In early 2021, when COVID-19 vaccines started rolling out, public health folks reasonably wondered how they were going to handle the expected flood of people seeking the jab. After months of illness and death, not to mention no school, remote work, no restaurants and no Jazz games, people would obviously jam the aisles and hallways of vaccination clinics.
The Salt Lake County Health Department wisely commandeered two of the community’s most cavernous structures, the Salt Palace Convention Center downtown and Sandy’s Mountain America Exposition Center, each with plenty of room for social distancing.
Some public health planners may have read about the crowds that turned up in the 1950s and 1960s when vaccinations for polio became available.
I remember.
The McCook, Nebraska, Memorial Auditorium was basically a basketball court with an elevated stage at one end and bleachers the rest of the way around, but it was still the biggest building in the county. And, on at least on one day some time in the early 1960s, it was jam-packed with parents who had brought their children to get a sugar cube laced with the oral polio vaccine.
Those parents knew about the death and paralysis suffered by many thousands of people in waves in the early and middle 20th century. One of those parents was my father.
He was struck by the virus when he was still a toddler in the late 1920s. He never was able to walk normally again. He endured multiple surgeries, most of which didn’t really help, and months flat on his back in a body cast.
There had been no vaccine for him. He, and the rest of the town, saw to it that there was for us.
So, my reaction when I went for my first COVID jab at the Expo Center in March of 2021 was, ”Where the heck is everybody? Don’t they know there’s a pandemic on?”
There still is.
The latest variant is the most transmissible yet. People are still getting sick, being hospitalized and dying. Though a mix of vaccinations, treatments, immunity from past cases and a lucky evolutionary path taken by the virus has, for now, made it so even people who contract COVID can reasonably expect to shake it off, as the mayor and the president, among others, seem to be doing.
Still, it is frightening that now, a year and a half later after the vaccines first came out, an astonishingly low 63% of Utahns are fully vaccinated (two doses) and a shamefully low 30% has received even one of the two boosters now recommended and available.

# BRIEF
Copy down the stretch of the vaccination text from "I remember." through "oral polio vaccine." word for word. Answer from this text and nothing else.

# GIVEN INFORMATION
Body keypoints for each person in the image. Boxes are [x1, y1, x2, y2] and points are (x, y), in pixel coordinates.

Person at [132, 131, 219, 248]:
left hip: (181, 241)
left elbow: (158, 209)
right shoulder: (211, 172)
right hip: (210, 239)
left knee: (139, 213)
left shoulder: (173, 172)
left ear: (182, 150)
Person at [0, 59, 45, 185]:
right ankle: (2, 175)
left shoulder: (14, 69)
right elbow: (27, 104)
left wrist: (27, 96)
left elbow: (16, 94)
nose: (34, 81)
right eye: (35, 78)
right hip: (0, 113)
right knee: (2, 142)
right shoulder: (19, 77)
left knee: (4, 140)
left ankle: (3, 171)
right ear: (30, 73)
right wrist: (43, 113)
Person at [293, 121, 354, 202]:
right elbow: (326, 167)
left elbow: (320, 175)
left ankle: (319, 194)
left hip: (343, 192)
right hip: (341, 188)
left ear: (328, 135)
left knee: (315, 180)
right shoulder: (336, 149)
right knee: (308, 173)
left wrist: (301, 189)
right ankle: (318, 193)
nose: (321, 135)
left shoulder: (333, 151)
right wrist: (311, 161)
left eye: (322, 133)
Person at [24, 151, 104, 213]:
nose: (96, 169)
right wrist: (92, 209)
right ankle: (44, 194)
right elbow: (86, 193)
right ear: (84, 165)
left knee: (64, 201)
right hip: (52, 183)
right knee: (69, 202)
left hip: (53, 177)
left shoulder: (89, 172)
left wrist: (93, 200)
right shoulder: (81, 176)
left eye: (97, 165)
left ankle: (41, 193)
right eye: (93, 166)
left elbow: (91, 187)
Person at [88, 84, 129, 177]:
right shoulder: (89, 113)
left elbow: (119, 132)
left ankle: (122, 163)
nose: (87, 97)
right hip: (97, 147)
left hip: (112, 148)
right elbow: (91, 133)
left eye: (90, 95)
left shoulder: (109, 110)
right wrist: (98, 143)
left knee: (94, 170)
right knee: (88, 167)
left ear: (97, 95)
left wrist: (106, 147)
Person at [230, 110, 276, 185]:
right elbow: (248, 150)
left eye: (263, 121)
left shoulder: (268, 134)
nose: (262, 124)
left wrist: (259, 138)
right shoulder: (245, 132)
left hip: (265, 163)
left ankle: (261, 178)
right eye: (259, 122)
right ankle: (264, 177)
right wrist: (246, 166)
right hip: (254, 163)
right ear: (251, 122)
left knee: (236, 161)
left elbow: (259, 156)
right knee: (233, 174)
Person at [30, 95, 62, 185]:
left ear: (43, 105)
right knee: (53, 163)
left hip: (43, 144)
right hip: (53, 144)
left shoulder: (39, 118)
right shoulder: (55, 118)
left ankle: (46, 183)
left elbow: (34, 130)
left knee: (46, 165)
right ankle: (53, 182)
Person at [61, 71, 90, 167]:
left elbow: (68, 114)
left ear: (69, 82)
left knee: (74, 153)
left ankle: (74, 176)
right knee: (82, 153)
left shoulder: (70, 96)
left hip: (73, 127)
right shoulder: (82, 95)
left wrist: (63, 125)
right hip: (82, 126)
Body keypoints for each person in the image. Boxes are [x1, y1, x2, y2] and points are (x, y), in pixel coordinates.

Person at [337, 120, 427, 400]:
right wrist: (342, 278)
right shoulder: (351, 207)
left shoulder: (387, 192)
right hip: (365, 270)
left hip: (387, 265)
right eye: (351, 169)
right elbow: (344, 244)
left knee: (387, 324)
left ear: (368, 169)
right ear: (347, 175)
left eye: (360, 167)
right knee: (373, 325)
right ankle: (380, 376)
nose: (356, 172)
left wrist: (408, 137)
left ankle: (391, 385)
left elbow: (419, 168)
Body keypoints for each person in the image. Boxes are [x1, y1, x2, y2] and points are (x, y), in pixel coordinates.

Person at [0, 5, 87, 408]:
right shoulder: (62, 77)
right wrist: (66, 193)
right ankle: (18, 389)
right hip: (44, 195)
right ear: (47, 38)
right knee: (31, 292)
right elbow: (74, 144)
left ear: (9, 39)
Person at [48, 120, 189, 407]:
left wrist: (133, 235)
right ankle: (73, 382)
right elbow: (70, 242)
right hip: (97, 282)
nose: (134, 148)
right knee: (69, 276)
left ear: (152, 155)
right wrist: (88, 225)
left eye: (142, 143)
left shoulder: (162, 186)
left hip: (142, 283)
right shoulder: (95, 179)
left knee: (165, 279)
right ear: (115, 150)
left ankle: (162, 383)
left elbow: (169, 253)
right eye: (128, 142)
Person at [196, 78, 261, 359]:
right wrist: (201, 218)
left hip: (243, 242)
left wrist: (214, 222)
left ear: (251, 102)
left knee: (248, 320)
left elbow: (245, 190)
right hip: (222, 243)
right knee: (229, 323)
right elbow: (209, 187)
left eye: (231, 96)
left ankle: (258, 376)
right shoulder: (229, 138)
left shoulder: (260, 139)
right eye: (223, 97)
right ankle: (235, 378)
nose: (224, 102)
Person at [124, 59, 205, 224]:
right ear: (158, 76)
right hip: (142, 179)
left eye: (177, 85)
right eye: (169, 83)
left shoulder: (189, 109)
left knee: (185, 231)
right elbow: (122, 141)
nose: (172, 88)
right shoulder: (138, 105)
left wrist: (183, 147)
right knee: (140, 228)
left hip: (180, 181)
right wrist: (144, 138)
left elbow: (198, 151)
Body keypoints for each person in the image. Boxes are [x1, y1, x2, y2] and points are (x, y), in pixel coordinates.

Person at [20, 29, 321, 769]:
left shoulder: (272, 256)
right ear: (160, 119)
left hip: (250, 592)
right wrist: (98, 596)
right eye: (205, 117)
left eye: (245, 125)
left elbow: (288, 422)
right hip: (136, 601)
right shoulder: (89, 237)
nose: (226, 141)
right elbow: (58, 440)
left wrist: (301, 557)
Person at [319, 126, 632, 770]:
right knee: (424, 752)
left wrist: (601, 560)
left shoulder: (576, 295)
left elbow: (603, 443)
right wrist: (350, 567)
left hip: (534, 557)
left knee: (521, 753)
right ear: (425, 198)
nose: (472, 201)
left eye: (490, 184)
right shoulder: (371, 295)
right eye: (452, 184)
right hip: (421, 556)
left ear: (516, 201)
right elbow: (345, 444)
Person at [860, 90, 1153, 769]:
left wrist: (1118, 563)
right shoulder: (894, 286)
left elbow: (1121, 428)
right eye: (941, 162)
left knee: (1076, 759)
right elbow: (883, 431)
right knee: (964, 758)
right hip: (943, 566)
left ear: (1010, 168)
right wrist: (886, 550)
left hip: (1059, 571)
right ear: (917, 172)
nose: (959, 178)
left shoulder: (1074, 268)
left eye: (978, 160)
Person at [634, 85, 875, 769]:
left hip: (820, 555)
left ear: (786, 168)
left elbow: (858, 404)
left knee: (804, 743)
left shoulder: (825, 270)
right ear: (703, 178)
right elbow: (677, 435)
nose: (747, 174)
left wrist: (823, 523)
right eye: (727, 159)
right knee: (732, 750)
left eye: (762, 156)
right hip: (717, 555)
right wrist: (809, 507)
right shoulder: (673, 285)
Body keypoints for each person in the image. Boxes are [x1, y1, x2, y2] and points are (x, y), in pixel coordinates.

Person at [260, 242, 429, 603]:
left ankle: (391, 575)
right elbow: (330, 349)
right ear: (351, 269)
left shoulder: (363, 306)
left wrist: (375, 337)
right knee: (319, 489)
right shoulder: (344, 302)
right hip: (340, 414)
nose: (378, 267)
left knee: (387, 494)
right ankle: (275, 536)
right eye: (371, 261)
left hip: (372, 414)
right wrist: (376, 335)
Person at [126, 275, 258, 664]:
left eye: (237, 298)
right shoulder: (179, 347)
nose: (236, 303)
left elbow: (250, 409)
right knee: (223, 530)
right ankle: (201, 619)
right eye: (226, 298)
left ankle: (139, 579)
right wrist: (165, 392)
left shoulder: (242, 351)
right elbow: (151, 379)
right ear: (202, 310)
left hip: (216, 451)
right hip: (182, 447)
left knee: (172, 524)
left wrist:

# REPLY TO THE EXERCISE
I remember.
The McCook, Nebraska, Memorial Auditorium was basically a basketball court with an elevated stage at one end and bleachers the rest of the way around, but it was still the biggest building in the county. And, on at least on one day some time in the early 1960s, it was jam-packed with parents who had brought their children to get a sugar cube laced with the oral polio vaccine.